Supplied data Block Start

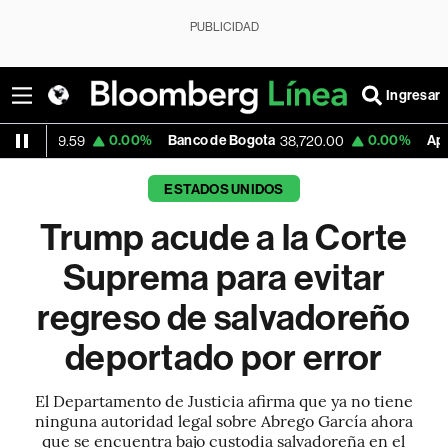
PUBLICIDAD
Ingresar
0.00%
Banco de Bogota
0.00%
Apple
.59
38,720.00
308.63
ESTADOS UNIDOS
Trump acude a la Corte
Suprema para evitar
regreso de salvadoreño
deportado por error
El Departamento de Justicia afirma que ya no tiene
ninguna autoridad legal sobre Abrego García ahora
que se encuentra bajo custodia salvadoreña en el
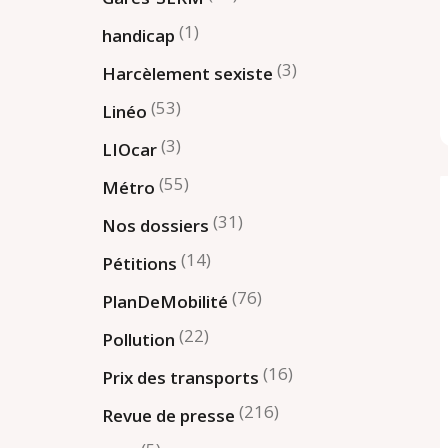
(1)
handicap
(3)
Harcèlement sexiste
(53)
Linéo
(3)
LIOcar
(55)
Métro
(31)
Nos dossiers
(14)
Pétitions
(76)
PlanDeMobilité
(22)
Pollution
(16)
Prix des transports
(216)
Revue de presse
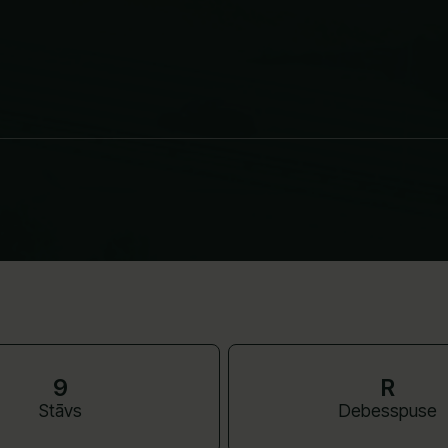
9
R
Stāvs
Debesspuse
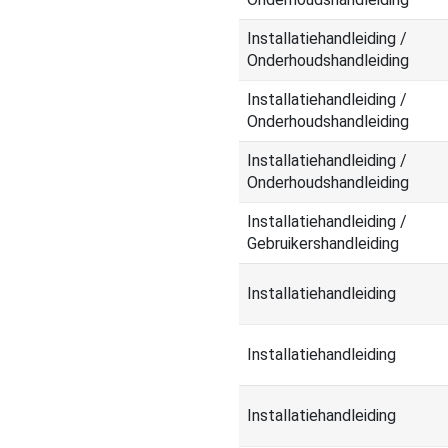
Installatiehandleiding /
Onderhoudshandleiding
Installatiehandleiding /
Onderhoudshandleiding
Installatiehandleiding /
Onderhoudshandleiding
Installatiehandleiding /
Gebruikershandleiding
Installatiehandleiding
Installatiehandleiding
Installatiehandleiding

Supplied data Block End

Would you set down the records exactly, with no pictures included?

PUBLICIDAD
Ingresar
0.00%
Banco de Bogota
0.00%
Apple
.59
38,720.00
308.63
ESTADOS UNIDOS
Trump acude a la Corte
Suprema para evitar
regreso de salvadoreño
deportado por error
El Departamento de Justicia afirma que ya no tiene
ninguna autoridad legal sobre Abrego García ahora
que se encuentra bajo custodia salvadoreña en el
(1)
handicap
(3)
Harcèlement sexiste
(53)
Linéo
(3)
LIOcar
(55)
Métro
(31)
Nos dossiers
(14)
Pétitions
(76)
PlanDeMobilité
(22)
Pollution
(16)
Prix des transports
(216)
Revue de presse
9
R
Stāvs
Debesspuse
Installatiehandleiding /
Onderhoudshandleiding
Installatiehandleiding /
Onderhoudshandleiding
Installatiehandleiding /
Onderhoudshandleiding
Installatiehandleiding /
Gebruikershandleiding
Installatiehandleiding
Installatiehandleiding
Installatiehandleiding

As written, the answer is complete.